Big Woods: The Hunting Stories
R**N
Magnificent Hunting Stories Like No Others
No one could write like Faulkner, no one has ever captured what it’s like to be out in the woods on a drizzly iron cold November day cradling a rifle then hoisting it quickly to your shoulder as a burst of speed, pelt and shadow slips through the thickets and trees, the squeeze of the trigger, the kick against the shoulder, the sharp clap-clap-clap that shudders the air. Faulkner writes with a river of words that carry the reader a long like a leaf on a fast-flowing stream, eddying, pooling, whirl pooling, figure-eighting, dragged under, then buoying up, motionless for a moment, then swept on again. These stories are as good as anything Faulkner ever wrote, which means they’re masterpieces, haunting, beautiful revelations of the spirit of the land, of the ghosts who still walk that land, of the land’s devastation, of the living who still treasure its surviving bounty and mourn in the watches and deepest keepings of their heart its irreversible and inevitable passing. If you read anything by Faulkner, read this. You’ll hear the rain on the tent, smell the 4 o’clock coffee, stretch on the cot, feel the promise of dawn seep through the tent flap, step out into darkness sparkling with stars. Very Highly Recommended.
N**L
Meeting the Enemy
Big Woods was my introduction to William Faulkner, and I waited far too long it seems (owing to my immature aversion to Faulkner due to his criticism of my beloved Ernest Hemingway). These four tales and their prologues were so rich and vivid with their sylvan tradition, ritual, barbarism, naturalism and romanticism. Through the progression of the tales, up until the last lines, I grew sorrowed and lamented the gradual ravaging of Big Bottom, the Big Woods. A very poignant work. I look forward to enjoying some more of William Faulkner's works. I will let Faulkner's and Hemingway's verbal jabs at one another die with those writers, and I will enjoy both of their works.
J**B
Good read & was for a gift
Good stories by great author
H**Y
Different, difficult, daring and sometimes worth it.

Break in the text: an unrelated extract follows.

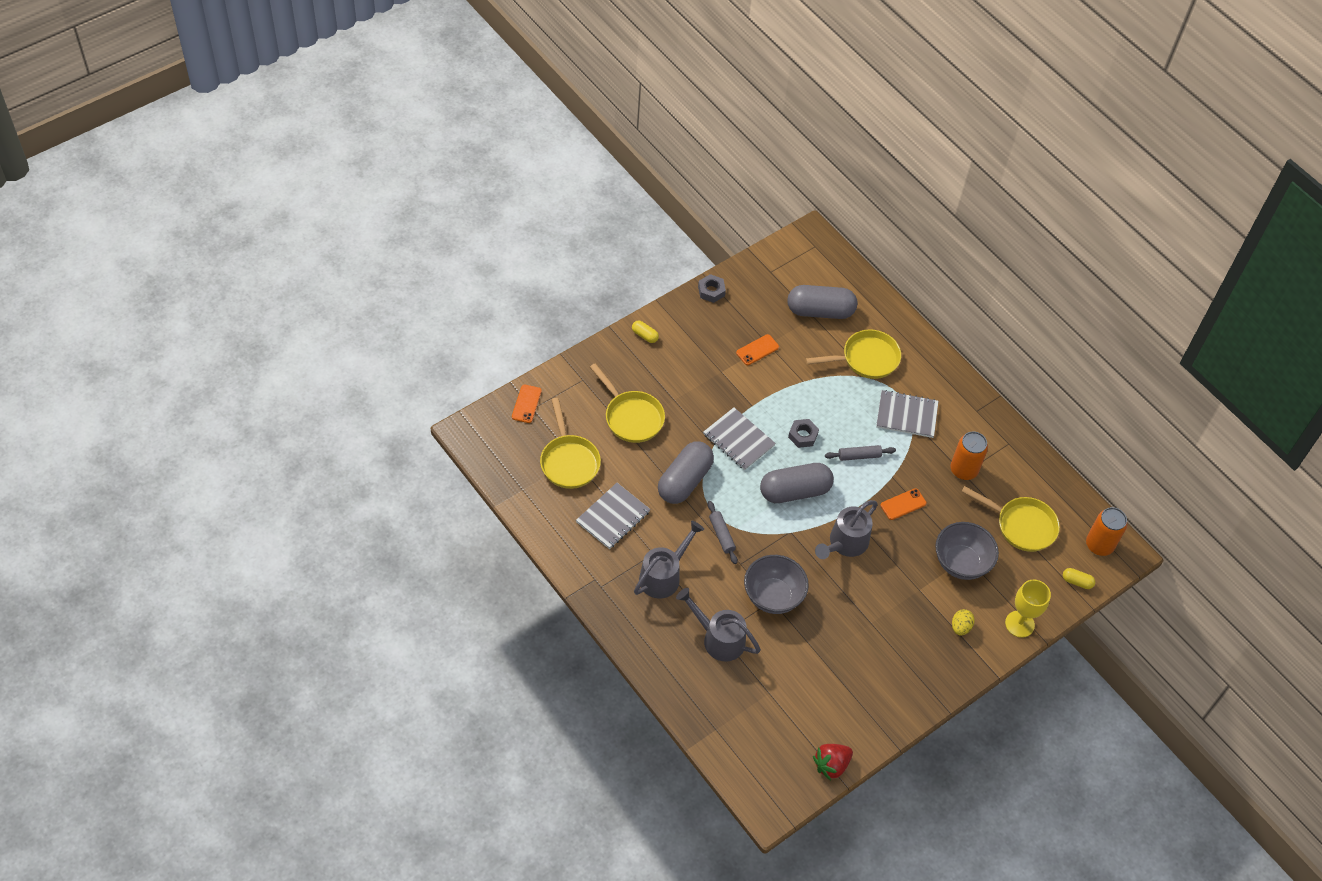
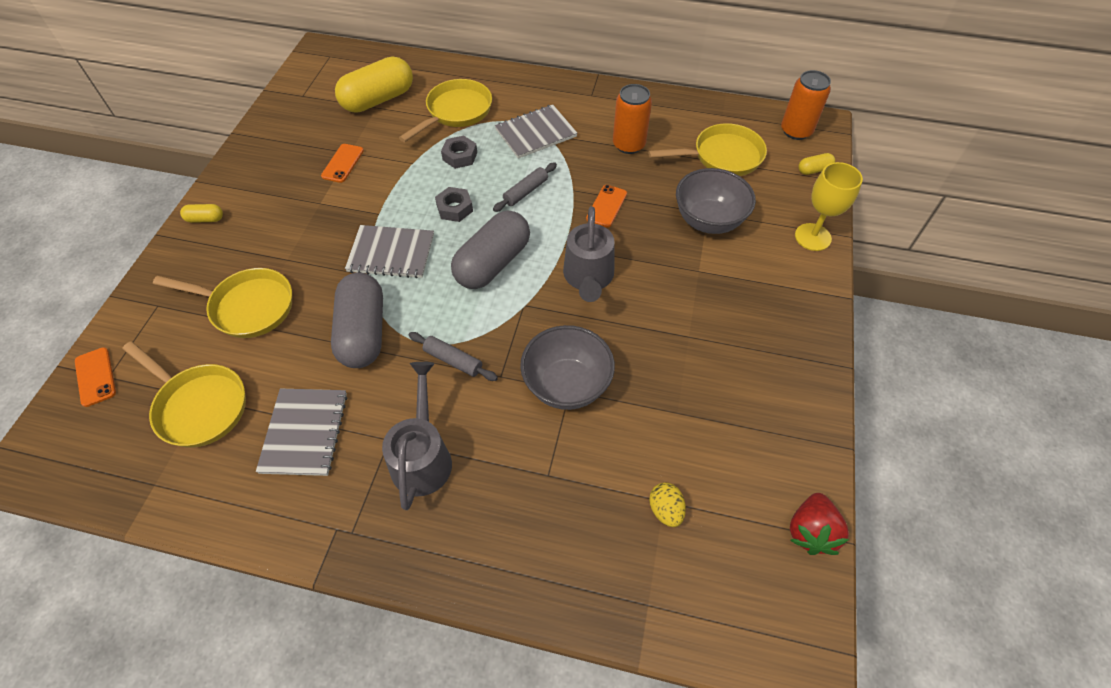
camera: 35 degrees left, 0 degrees up
(711, 291) = (252, 141): grey nut -> grey nut (460, 156)
(718, 638) = (549, 482): grey watering can -> none
(820, 311) = (378, 100): grey capsule -> yellow capsule
(960, 627) = (770, 277): yellow egg -> yellow egg (665, 510)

Faulkner is a difficult read for those used to conventional narratives. What he tries to do with words, however, is sculpt a scene and then place it into a frame with language as his only material. He fashions a kind of diorama. The reader simply has to let go, let the words and phrases continue until he sees the whole scene, both in its historical depth and in its ongoing solidity.If the reader can permit him or herself to do that, the language will become beautiful and flowing and be heard to be saying things. that might otherwise take many books to say. The danger of this approach is that the language might become evanescent, and while some of the images might remain in the reader's mind their expression will have passed too quickly to be recalled. So: Faulkner is a daring writer. It takes effort o read him. I found it worth it. Others might not. --Harold J.Bershady
B**Y
Five Stars
nice
C**R
great read
loved it
A**R
Five Stars
This book is written by William Faulkner. What else needs to be stated?
J**P
Great read. The way the author brings the story ...
Great read. The way the author brings the story to life is amazing. Makes you feel like you are actually in the woods with the characters in the stories.